Global Health Spend
There is a great deal of wildly divergent and sometimes seemingly fabricated information on the size of the US and global healthcare market. For 2014, here are the numbers that I will be using, with my sources, and assumptions and notes.1
2012 Annual Healthcare Spend |
US Dollars Trillion |
Percentage of GDP |
Global |
7.1 |
10.1% |
US |
2.9 |
17.9% |
US percentage of global health spend |
41% |
US percentage of global population |
5% |
Sources
- http://data.worldbank.org/indicator/NY.GDP.MKTP.CD/countries?display=default: This source gives the global GDP in US dollars for 2012 data.2
- http://data.worldbank.org/indicator/SH.XPD.PUBL: This table gives 2011 percentages of GDP that are health spend. Health spend is defined in the table as: “Total health expenditure is the sum of public and private health expenditure. It covers the provision of health services (preventive and curative), family planning activities, nutrition activities, and emergency aid designated for health but does not include provision of water and sanitation.”

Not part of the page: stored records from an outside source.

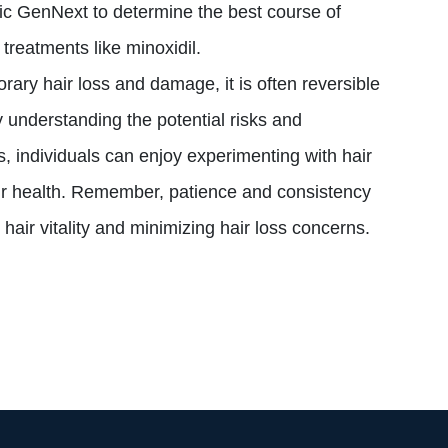
inic GenNext to determine the best course of
treatments like minoxidil.
ary hair loss and damage, it is often reversible
 understanding the potential risks and
 individuals can enjoy experimenting with hair
air health. Remember, patience and consistency
 hair vitality and minimizing hair loss concerns.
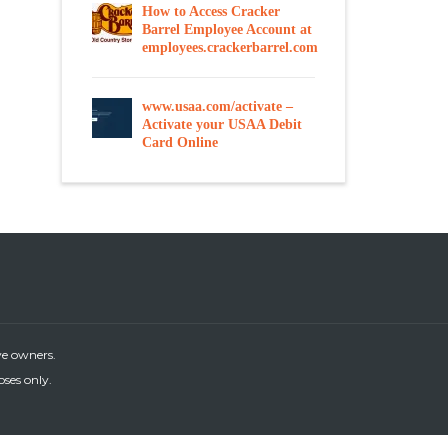
How to Access Cracker
Barrel Employee Account at
employees.crackerbarrel.com
www.usaa.com/activate –
Activate your USAA Debit
Card Online
ve owners.
oses only.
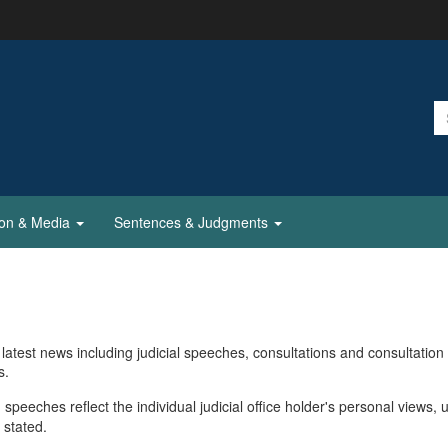
ion & Media
Sentences & Judgments
latest news including judicial speeches, consultations and consultation
s.
 speeches reflect the individual judicial office holder's personal views, 
 stated.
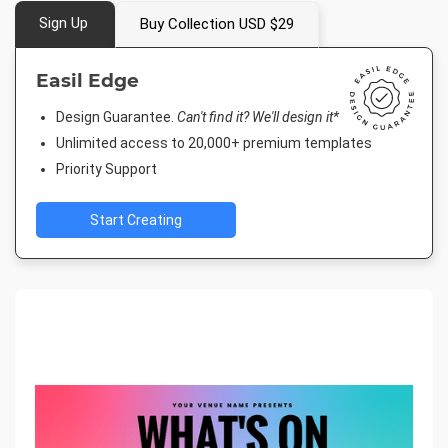
Sign Up
Buy Collection USD $29
Easil Edge
Design Guarantee.
Can't find it? We'll design it*
Unlimited access to 20,000+ premium templates
Priority Support
Start Creating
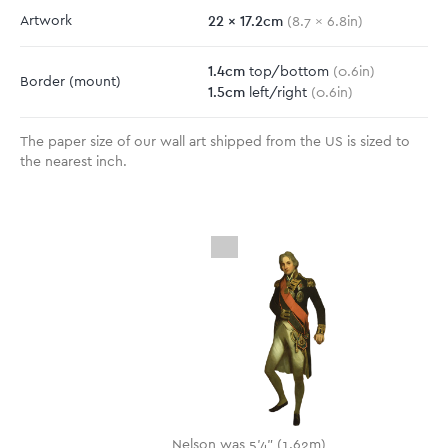
22
x
17.2
cm
Artwork
(
8.7
x
6.8
in)
1.4
cm
top/bottom
(
0.6
in)
Border
(mount)
1.5
cm
left/right
(
0.6
in)
The paper size of our wall art shipped from the US is sized to
the nearest inch.
Nelson was 5'4" (1.62m)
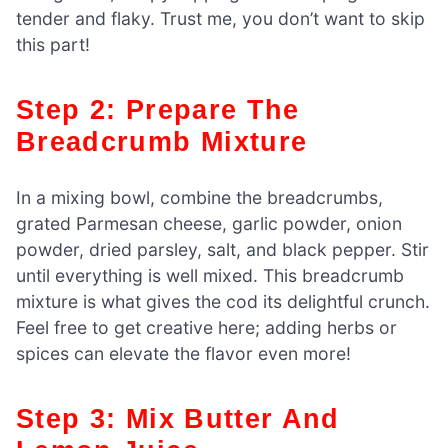
tender and flaky. Trust me, you don’t want to skip
this part!
Step 2: Prepare The
Breadcrumb Mixture
In a mixing bowl, combine the breadcrumbs,
grated Parmesan cheese, garlic powder, onion
powder, dried parsley, salt, and black pepper. Stir
until everything is well mixed. This breadcrumb
mixture is what gives the cod its delightful crunch.
Feel free to get creative here; adding herbs or
spices can elevate the flavor even more!
Step 3: Mix Butter And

- http://data.worldbank.org/indicator/SP.POP.TOTL: This table gives population statistics for 2012.
Assumptions
- The changes in percentage of GDP spent on healthcare per nation are trivial from 2011 to 2012
- The changes in GDP between 2011 and 2012 are sufficiently significant to merit the combining of percentages from table 1 with the hard numbers from tables 2 and 3 for these two years.
Notes:
1. These numbers fall into line with the various sources I have reviewed over the past three months.
2. Certain nations are missing from the data sheet. However, I did sum up all the records myself. My assumption is that the World Bank either smoothed these numbers, or the missing numbers are accounted for elsewhere.